The importance of inflammation as a driver of pathology is no longer confined to autoimmune and infectious diseases. In line with convincing experimental data as well as abundant clinical findings the current view of atherosclerosis points to inflammation as a critical regulator of atherosclerotic plaque formation and progression leading to the fatal clinical endpoints myocardial infarction, stroke or sudden cardiac death. The underlying mechanisms have been a matter of intense research during the last decades. In this regard, the interleukin-6 (IL-6) cytokines and their signalling events have been shown to contribute to both, atherosclerotic plaque development and plaque destabilisation via a variety of mechanisms. These involve the release of other pro-inflammatory cytokines, oxidation of lipoproteins by phospholipases, stimulation of acute phase protein secretion, the release of prothrombotic mediators, and the activation of matrix metalloproteinases.
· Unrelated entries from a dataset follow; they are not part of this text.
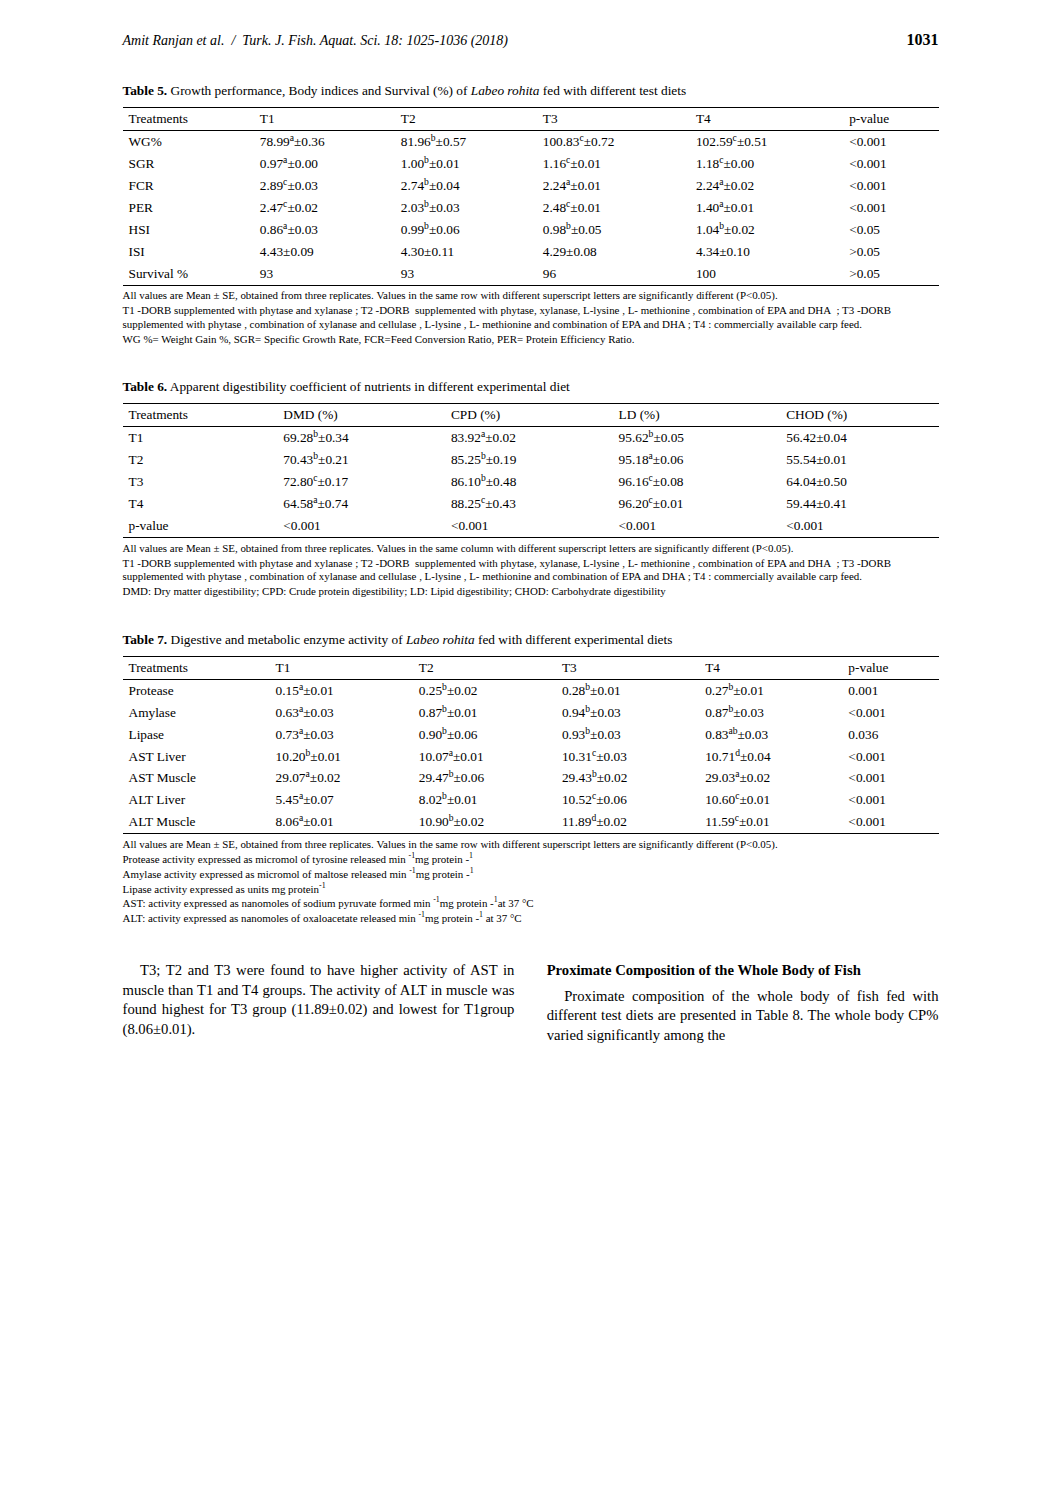Amit Ranjan et al. / Turk. J. Fish. Aquat. Sci. 18: 1025-1036 (2018) 1031
Table 5. Growth performance, Body indices and Survival (%) of Labeo rohita fed with different test diets
| Treatments | T1 | T2 | T3 | T4 | p-value |
| --- | --- | --- | --- | --- | --- |
| WG% | 78.99 a ±0.36 | 81.96 b ±0.57 | 100.83 c ±0.72 | 102.59 c ±0.51 | <0.001 |
| SGR | 0.97 a ±0.00 | 1.00 b ±0.01 | 1.16 c ±0.01 | 1.18 c ±0.00 | <0.001 |
| FCR | 2.89 c ±0.03 | 2.74 b ±0.04 | 2.24 a ±0.01 | 2.24 a ±0.02 | <0.001 |
| PER | 2.47 c ±0.02 | 2.03 b ±0.03 | 2.48 c ±0.01 | 1.40 a ±0.01 | <0.001 |
| HSI | 0.86 a ±0.03 | 0.99 b ±0.06 | 0.98 b ±0.05 | 1.04 b ±0.02 | <0.05 |
| ISI | 4.43±0.09 | 4.30±0.11 | 4.29±0.08 | 4.34±0.10 | >0.05 |
| Survival % | 93 | 93 | 96 | 100 | >0.05 |
All values are Mean ± SE, obtained from three replicates. Values in the same row with different superscript letters are significantly different (P<0.05).
T1 -DORB supplemented with phytase and xylanase ; T2 -DORB supplemented with phytase, xylanase, L-lysine , L- methionine , combination of EPA and DHA ; T3 -DORB supplemented with phytase , combination of xylanase and cellulase , L-lysine , L- methionine and combination of EPA and DHA ; T4 : commercially available carp feed.
WG %= Weight Gain %, SGR= Specific Growth Rate, FCR=Feed Conversion Ratio, PER= Protein Efficiency Ratio.
Table 6. Apparent digestibility coefficient of nutrients in different experimental diet
| Treatments | DMD (%) | CPD (%) | LD (%) | CHOD (%) |
| --- | --- | --- | --- | --- |
| T1 | 69.28 b ±0.34 | 83.92 a ±0.02 | 95.62 b ±0.05 | 56.42±0.04 |
| T2 | 70.43 b ±0.21 | 85.25 b ±0.19 | 95.18 a ±0.06 | 55.54±0.01 |
| T3 | 72.80 c ±0.17 | 86.10 b ±0.48 | 96.16 c ±0.08 | 64.04±0.50 |
| T4 | 64.58 a ±0.74 | 88.25 c ±0.43 | 96.20 c ±0.01 | 59.44±0.41 |
| p-value | <0.001 | <0.001 | <0.001 | <0.001 |
All values are Mean ± SE, obtained from three replicates. Values in the same column with different superscript letters are significantly different (P<0.05).
T1 -DORB supplemented with phytase and xylanase ; T2 -DORB supplemented with phytase, xylanase, L-lysine , L- methionine , combination of EPA and DHA ; T3 -DORB supplemented with phytase , combination of xylanase and cellulase , L-lysine , L- methionine and combination of EPA and DHA ; T4 : commercially available carp feed.
DMD: Dry matter digestibility; CPD: Crude protein digestibility; LD: Lipid digestibility; CHOD: Carbohydrate digestibility
Table 7. Digestive and metabolic enzyme activity of Labeo rohita fed with different experimental diets
| Treatments | T1 | T2 | T3 | T4 | p-value |
| --- | --- | --- | --- | --- | --- |
| Protease | 0.15 a ±0.01 | 0.25 b ±0.02 | 0.28 b ±0.01 | 0.27 b ±0.01 | 0.001 |
| Amylase | 0.63 a ±0.03 | 0.87 b ±0.01 | 0.94 b ±0.03 | 0.87 b ±0.03 | <0.001 |
| Lipase | 0.73 a ±0.03 | 0.90 b ±0.06 | 0.93 b ±0.03 | 0.83 ab ±0.03 | 0.036 |
| AST Liver | 10.20 b ±0.01 | 10.07 a ±0.01 | 10.31 c ±0.03 | 10.71 d ±0.04 | <0.001 |
| AST Muscle | 29.07 a ±0.02 | 29.47 b ±0.06 | 29.43 b ±0.02 | 29.03 a ±0.02 | <0.001 |
| ALT Liver | 5.45 a ±0.07 | 8.02 b ±0.01 | 10.52 c ±0.06 | 10.60 c ±0.01 | <0.001 |
| ALT Muscle | 8.06 a ±0.01 | 10.90 b ±0.02 | 11.89 d ±0.02 | 11.59 c ±0.01 | <0.001 |
All values are Mean ± SE, obtained from three replicates. Values in the same row with different superscript letters are significantly different (P<0.05).
Protease activity expressed as micromol of tyrosine released min -1mg protein -1
Amylase activity expressed as micromol of maltose released min -1mg protein -1
Lipase activity expressed as units mg protein-1
AST: activity expressed as nanomoles of sodium pyruvate formed min -1mg protein -1at 37 °C
ALT: activity expressed as nanomoles of oxaloacetate released min -1mg protein -1 at 37 °C
T3; T2 and T3 were found to have higher activity of AST in muscle than T1 and T4 groups. The activity of ALT in muscle was found highest for T3 group (11.89±0.02) and lowest for T1group (8.06±0.01).
Proximate Composition of the Whole Body of Fish
Proximate composition of the whole body of fish fed with different test diets are presented in Table 8. The whole body CP% varied significantly among the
Moreover, the formation of reactive oxygen species generated by vascular enzyme systems may play a critical role in the regulation of IL-6 indicating a cross talk between vasoactive substances i.e. angiotensin II or adrenalin and pro-inflammatory cytokines such as IL-6. In this review we will summarise and discuss the underlying molecular and cellular mechanisms how IL-6 as an early and central regulator of inflammation contributes to atherosclerosis and how this knowledge can be integrated into the clinical context.
While the impact of inflammation as the substantial driving force of atherosclerosis has been investigated in detail throughout the years, the influence of negative regulators of pro-atherogenic pathways on plaque development has remained largely unknown. Suppressor of cytokine signaling (SOCS)-1 potently restricts transduction of various inflammatory signals and, thereby modulates T-cell development, macrophage activation and dendritic cell maturation. Its role in atherogenesis, however has not been elucidated so far.